By Sue Brooks.
There are pleasures in being lost – I know some of them well – but not if time is against you and it’s getting dark. Walking out of a newsagents in a back street in Oxford with a tiny folded street map was a moment of pure joy.
I thought of Will Self. A great champion of the art and skill of being lost. His inaugural lecture at Brunel University (Walking is Political ) shines in my memory. A young woman is walking along a London street, that much is clear, but what is happening in her consciousness seems to take place in another dimension. It is a world totally divorced from her surroundings: she is listening to music through MP3 earphones with eyes glued to the arrow on the GPS screen on her Iphone. At the moment of leaving a Tube Station, stepping into the street and pressing the GPS button, you are lost, says Mr Self. You have your exact location, but without orientation it is meaningless. The skill of being lost is allowing ourselves to be disorientated, rather than handing it over to the SatNav. Internal map-making, which starts by paying acute observation to our surroundings, is basic to human memory. We abdicate it at our peril.
This rang true – perhaps not in Oxford where I needed the paper map to make sense of the maze of streets, but at home in the village where I have lived for 15 years. On a Sunday morning a few weeks ago, a car was parked in the lay-by at the bus stop. A man holding a small piece of paper rolled down the window. He and his friend had bought a day’s fishing licence and were trying to find the spot. They had a postcode and rough description but no mobile phone signal. I knew the exact place and gave the directions, where to park the car and so on. It was all there so clearly on my mental map. I was driving the route as I was talking and also, behind the physical familiarity, was the OS map of the terrain. I seemed to slip in and out of each of them. Interesting, and more grist for the mill for my long love affair with Ordnance Survey and current aversion to GPS.

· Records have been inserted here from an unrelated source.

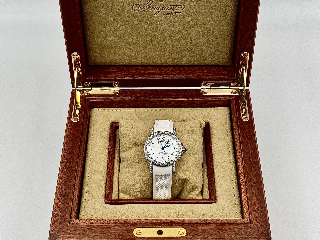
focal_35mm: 48
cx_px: 160
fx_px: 444
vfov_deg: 30.3
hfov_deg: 39.7
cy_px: 120
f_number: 1.78
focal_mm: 6.76
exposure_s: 1/191
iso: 64
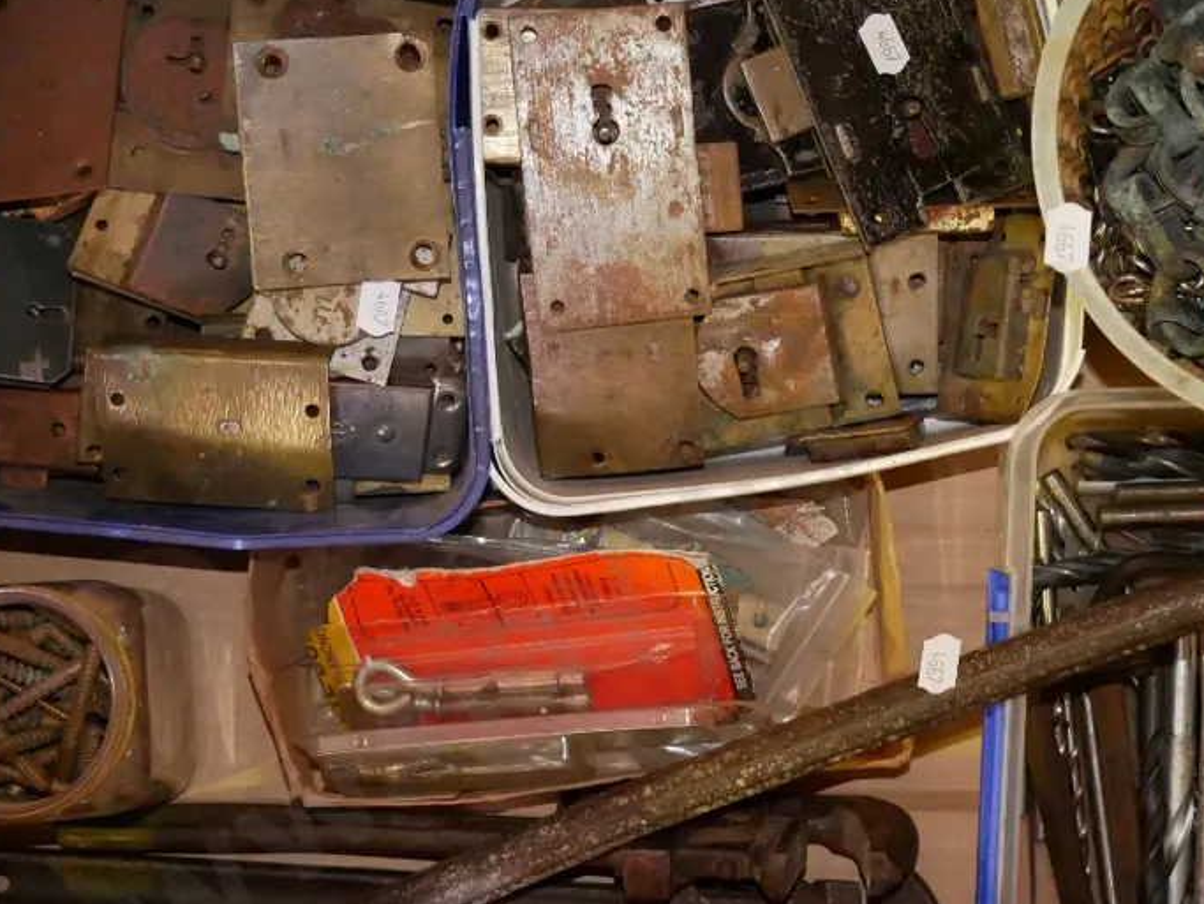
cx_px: 740
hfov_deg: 25.9
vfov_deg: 19.7
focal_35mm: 75
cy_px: 496
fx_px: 2610
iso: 3200
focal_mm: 25
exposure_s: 1/80
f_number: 4.5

In its extreme state, this means no Smart Phone and no SatNav, which is a pretty hardline position, and I have to admit to moments of weakness when I have been seriously lost behind the wheel in a strange city. Cue – Guardian Angel in one of her many forms and Serendipity close behind.
All this is a preamble for a Radio 4 programme aired in October – The Loss Of Lostness. Stephen Smith choreographs a delightful 30 minutes of radio theatre in praise of being lost. The pleasures of being in Rare Records in Manchester on a Saturday afternoon in the 1960s or on a road less travelled behind the wheel of a pre- GPS car. Will Self has a small starring role: Do you like to go out with a billycan of warm ants and a kayak? asks Stephen in his just-about-to-laugh but-holding-it-in voice and Mr Self laughs – quite disarmingly ( the first time I’ve heard him do that on radio ) No, you’ll have to ask hairy-chested true men like Robert Macfarlane about that. And there are other truly sublime one-liners – something in the barista responds to the drifter in me – which makes me smile every time I go into Cafe Nero, and the memorable Unless you get lost you don’t discover anything new. Your life is without Serendipity.
It’s great to know I have allies in my mission to keep Serendipity alive and well.
Iain Sinclair is another, as readers of Black Apples of Gower will know. Coincidentally, he was on Radio 4 last week, walking the Gower cliffs on Open Country, talking as he writes about his quest for the Paviland cave – the cave of origin for the imaginative writing he has tried to follow all his life. In the radio broadcast, he does not quite reach the cave. Black Apples tells the story of the High Serendipity which takes him there.